- PROVIDED DATA -
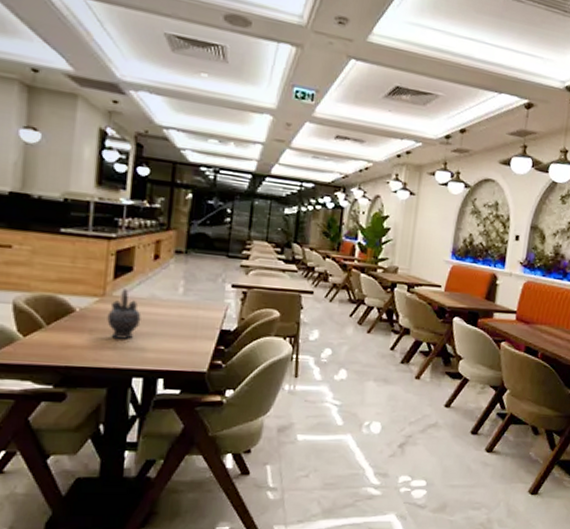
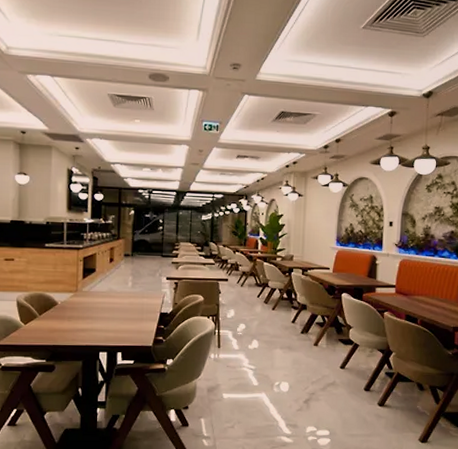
teapot: present [107,289,141,339] -> none [80,285,103,323]

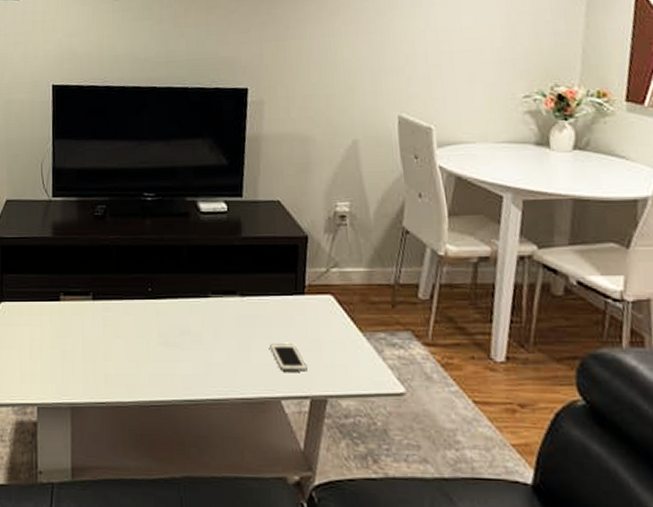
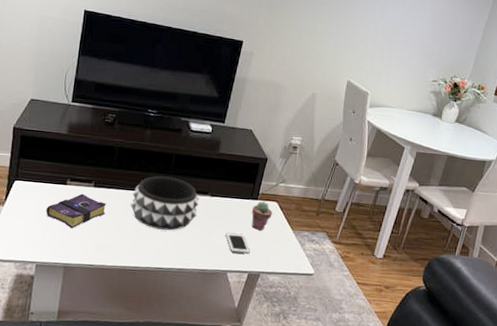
book: none [40,310,111,357] -> present [45,193,106,229]
decorative bowl: none [140,276,227,348] -> present [130,176,199,231]
potted succulent: none [298,295,329,336] -> present [251,201,273,230]

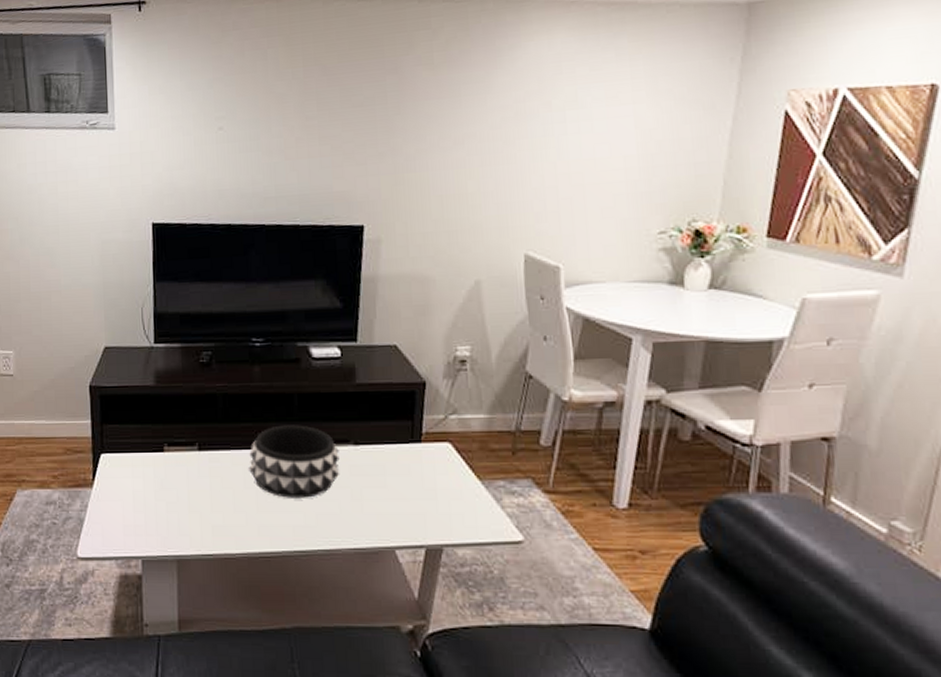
book: present [45,193,106,229] -> none [143,461,218,509]
cell phone: present [226,232,250,254] -> none [384,493,423,521]
potted succulent: present [251,201,273,230] -> none [415,443,446,485]

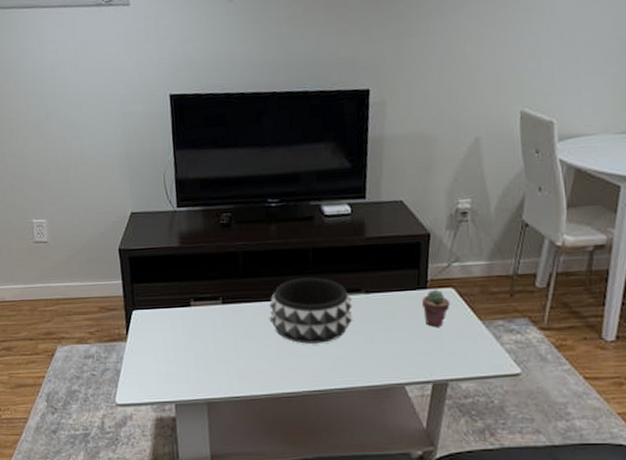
potted succulent: none [415,443,446,485] -> present [421,289,450,327]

- DESCRIPTION OF THE TASK -
Above are records with pictures; repeat the records exactly and leave the pictures out.

- ANSWER FOR THE TASK -
teapot: present [107,289,141,339] -> none [80,285,103,323]

book: none [40,310,111,357] -> present [45,193,106,229]
decorative bowl: none [140,276,227,348] -> present [130,176,199,231]
potted succulent: none [298,295,329,336] -> present [251,201,273,230]

book: present [45,193,106,229] -> none [143,461,218,509]
cell phone: present [226,232,250,254] -> none [384,493,423,521]
potted succulent: present [251,201,273,230] -> none [415,443,446,485]

potted succulent: none [415,443,446,485] -> present [421,289,450,327]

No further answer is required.